Can anyone recommend some methods for parsing data from PubChem Compound records. I can get a complete dump of the database from the PubChem FTP.
The data is available in ASN, SDF, and XML formats.
For demonstration purposes, imagine that I want to reproduce a subset of the information displayed for a particular drug on the website. For example the record here: Sunitinib.
More specifically, imagine that for this CID (5329102), I want to determine the drug name, the names listed under 'also known as', and the 'Depositor-Supplied Synonyms'.
I ultimately want to be able to perform these kind of queries for every record in PubChem, not just that one.
It sounds like the PubChem Power User Gateway (PUG) might be helpful? If so, can someone provide a description of how I would get going on the example problem I outlined?
I'm having great difficulty relating the CID (5329102) to any file in the FTP site.

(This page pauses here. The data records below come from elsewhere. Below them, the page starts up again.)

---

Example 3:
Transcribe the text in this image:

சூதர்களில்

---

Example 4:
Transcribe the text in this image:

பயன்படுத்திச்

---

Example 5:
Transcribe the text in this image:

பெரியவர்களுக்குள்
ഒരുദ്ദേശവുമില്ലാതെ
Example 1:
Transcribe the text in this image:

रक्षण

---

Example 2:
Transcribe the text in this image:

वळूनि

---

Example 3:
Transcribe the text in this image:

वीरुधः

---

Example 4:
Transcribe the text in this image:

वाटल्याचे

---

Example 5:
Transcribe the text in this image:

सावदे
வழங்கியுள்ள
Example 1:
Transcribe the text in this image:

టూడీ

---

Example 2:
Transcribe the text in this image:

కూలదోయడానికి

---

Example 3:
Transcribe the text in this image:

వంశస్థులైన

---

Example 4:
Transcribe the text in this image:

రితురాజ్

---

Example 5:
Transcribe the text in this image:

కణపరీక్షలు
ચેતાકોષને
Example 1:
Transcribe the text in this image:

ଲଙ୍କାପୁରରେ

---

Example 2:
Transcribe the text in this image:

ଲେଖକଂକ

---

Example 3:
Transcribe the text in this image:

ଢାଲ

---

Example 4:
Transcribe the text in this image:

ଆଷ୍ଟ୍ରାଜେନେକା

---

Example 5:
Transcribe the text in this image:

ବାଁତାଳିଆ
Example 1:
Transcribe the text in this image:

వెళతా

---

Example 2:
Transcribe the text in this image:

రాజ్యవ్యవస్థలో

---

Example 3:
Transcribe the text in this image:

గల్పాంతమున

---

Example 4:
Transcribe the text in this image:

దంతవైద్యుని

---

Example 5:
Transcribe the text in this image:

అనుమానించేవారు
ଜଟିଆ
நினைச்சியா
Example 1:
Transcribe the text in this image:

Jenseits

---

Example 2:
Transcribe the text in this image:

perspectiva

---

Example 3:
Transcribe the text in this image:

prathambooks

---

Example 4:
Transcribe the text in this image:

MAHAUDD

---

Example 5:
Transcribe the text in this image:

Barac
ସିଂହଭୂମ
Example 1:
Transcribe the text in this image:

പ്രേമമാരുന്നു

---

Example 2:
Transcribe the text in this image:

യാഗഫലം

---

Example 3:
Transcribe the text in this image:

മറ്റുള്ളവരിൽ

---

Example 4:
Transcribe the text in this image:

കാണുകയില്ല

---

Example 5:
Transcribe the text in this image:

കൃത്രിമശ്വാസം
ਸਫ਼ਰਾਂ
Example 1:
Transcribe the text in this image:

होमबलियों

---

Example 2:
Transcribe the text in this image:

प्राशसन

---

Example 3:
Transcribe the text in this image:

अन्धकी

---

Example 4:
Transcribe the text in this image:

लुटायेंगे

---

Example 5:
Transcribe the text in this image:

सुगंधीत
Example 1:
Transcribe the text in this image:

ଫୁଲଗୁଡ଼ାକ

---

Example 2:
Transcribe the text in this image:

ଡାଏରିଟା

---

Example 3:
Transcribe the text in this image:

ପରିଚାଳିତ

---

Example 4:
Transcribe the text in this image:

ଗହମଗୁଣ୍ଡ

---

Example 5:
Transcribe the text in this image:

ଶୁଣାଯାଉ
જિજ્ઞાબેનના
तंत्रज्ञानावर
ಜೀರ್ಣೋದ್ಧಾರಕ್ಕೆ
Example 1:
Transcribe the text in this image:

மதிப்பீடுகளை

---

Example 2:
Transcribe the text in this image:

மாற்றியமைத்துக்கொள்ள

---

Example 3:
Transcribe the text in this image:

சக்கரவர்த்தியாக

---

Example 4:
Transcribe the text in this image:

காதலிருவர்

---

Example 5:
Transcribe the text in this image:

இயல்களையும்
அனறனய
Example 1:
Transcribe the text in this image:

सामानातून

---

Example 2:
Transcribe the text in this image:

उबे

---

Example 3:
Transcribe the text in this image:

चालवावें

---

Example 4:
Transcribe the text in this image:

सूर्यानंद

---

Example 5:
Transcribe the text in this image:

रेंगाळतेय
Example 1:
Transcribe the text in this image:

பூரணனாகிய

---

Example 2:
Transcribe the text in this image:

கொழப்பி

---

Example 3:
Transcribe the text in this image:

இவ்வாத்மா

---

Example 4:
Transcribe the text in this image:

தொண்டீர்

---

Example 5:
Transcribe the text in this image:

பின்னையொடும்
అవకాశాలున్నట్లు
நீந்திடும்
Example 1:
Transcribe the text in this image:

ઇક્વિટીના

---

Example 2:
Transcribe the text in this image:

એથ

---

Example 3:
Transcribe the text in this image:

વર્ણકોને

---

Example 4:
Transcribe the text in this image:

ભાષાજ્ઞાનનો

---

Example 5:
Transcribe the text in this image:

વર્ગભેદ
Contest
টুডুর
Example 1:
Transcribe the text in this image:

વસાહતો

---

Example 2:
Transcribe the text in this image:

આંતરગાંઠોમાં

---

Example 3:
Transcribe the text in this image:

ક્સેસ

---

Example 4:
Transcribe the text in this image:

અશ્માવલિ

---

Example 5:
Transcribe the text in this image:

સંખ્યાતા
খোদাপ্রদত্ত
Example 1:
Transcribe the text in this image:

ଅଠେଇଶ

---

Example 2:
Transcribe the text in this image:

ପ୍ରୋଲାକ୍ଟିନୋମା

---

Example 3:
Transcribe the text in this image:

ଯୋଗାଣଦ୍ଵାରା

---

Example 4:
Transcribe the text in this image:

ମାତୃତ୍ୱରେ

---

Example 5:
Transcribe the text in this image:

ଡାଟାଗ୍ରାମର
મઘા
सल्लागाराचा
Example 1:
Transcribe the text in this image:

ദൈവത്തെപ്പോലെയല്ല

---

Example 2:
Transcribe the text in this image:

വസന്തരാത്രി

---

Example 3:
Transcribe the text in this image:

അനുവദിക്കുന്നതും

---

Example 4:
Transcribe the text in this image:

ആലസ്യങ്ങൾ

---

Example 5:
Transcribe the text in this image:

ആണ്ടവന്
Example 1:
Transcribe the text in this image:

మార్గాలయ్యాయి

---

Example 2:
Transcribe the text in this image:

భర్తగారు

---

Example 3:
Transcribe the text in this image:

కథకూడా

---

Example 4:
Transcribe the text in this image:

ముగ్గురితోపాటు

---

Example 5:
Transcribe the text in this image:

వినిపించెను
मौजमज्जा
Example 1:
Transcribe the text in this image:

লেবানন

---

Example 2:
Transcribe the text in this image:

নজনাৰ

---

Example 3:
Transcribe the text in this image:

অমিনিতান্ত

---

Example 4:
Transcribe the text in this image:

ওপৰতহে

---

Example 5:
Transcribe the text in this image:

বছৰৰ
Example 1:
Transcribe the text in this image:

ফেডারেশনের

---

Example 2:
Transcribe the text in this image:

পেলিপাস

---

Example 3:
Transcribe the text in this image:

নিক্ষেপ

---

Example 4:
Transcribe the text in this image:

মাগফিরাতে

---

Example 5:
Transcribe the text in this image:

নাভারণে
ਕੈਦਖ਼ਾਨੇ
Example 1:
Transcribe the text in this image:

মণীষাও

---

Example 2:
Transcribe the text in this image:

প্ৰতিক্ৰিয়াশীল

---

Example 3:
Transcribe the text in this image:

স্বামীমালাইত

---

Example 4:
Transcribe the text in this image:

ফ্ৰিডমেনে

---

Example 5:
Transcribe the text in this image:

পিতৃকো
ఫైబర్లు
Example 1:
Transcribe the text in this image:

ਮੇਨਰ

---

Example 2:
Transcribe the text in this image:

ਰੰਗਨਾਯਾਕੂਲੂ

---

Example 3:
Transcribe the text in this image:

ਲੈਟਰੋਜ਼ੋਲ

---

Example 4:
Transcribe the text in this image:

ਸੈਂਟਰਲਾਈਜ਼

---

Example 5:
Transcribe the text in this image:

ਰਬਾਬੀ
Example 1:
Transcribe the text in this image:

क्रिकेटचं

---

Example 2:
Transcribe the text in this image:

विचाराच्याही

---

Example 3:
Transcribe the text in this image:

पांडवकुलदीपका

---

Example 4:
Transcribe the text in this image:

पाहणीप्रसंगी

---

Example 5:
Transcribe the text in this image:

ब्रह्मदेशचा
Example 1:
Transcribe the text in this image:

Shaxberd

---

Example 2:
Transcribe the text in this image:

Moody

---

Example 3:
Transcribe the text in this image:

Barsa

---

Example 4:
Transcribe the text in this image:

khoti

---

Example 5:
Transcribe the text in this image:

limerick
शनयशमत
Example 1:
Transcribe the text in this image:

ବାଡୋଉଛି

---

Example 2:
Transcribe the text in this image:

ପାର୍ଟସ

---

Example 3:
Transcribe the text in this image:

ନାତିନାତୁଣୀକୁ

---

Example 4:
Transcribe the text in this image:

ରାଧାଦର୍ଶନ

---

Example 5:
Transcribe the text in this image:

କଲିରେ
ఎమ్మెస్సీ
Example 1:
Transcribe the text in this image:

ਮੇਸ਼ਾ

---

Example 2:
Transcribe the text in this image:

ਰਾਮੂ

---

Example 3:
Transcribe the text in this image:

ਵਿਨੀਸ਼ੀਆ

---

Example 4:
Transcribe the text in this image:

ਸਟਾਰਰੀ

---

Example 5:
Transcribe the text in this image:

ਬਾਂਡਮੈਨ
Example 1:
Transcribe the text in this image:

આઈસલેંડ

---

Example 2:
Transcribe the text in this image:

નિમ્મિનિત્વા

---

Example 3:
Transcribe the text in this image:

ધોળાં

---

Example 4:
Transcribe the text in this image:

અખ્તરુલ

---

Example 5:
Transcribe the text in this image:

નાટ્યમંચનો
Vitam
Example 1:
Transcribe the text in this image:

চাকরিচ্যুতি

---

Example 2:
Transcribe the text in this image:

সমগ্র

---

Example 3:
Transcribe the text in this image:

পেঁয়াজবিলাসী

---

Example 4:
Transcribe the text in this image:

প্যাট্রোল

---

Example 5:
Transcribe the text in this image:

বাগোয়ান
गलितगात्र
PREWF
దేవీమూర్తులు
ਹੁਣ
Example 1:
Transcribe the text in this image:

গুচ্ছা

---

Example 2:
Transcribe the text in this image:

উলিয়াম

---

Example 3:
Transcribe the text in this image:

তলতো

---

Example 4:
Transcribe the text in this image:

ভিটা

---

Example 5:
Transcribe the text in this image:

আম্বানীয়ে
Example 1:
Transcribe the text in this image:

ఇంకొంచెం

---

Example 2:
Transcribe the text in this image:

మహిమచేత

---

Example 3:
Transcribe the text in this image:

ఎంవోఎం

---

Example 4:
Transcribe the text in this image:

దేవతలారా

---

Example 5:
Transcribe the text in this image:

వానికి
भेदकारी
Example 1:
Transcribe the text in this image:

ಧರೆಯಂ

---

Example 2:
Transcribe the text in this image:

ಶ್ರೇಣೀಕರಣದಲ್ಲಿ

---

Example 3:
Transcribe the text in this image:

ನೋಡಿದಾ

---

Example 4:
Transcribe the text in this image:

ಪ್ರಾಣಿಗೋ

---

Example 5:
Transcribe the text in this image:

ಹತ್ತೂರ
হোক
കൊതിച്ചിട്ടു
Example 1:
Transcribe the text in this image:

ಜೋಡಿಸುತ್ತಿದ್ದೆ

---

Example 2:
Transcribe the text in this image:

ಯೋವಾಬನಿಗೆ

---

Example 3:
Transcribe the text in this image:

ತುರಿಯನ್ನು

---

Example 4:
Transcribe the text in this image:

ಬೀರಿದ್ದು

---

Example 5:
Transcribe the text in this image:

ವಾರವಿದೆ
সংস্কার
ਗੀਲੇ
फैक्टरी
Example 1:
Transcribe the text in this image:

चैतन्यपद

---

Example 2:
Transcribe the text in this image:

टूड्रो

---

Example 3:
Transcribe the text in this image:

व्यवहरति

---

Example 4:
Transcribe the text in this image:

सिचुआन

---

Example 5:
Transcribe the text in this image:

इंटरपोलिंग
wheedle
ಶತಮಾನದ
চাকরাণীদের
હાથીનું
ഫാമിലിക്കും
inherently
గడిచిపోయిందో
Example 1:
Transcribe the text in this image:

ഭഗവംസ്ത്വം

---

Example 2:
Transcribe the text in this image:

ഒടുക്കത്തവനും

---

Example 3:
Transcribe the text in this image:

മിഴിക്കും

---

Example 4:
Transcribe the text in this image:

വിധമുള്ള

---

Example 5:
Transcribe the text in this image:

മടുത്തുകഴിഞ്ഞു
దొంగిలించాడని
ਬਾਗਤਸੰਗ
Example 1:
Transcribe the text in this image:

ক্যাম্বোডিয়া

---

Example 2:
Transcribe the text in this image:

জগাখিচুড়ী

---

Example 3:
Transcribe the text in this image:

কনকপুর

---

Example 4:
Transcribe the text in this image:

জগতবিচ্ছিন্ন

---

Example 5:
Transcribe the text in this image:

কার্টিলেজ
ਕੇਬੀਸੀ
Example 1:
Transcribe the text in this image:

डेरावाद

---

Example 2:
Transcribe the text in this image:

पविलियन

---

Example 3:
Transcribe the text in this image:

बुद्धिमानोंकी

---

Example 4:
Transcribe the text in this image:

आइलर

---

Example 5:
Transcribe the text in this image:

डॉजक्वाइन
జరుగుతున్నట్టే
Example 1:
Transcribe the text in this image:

That would be my starting point.
Hi Malachi, you asked this question three years ago but updated it a few weeks ago. Can you tell us how you solved the problem in the end? Apparently you're still working on it. Thanks!
Yes, I was also having trouble immediately relating records viewed on the web with info in the FTP site...
How do you deal with this problem eventually? I want to get the Therapeutic Uses and Pharmacology and Biochemistry for some CIDs from pubchem. Thank you.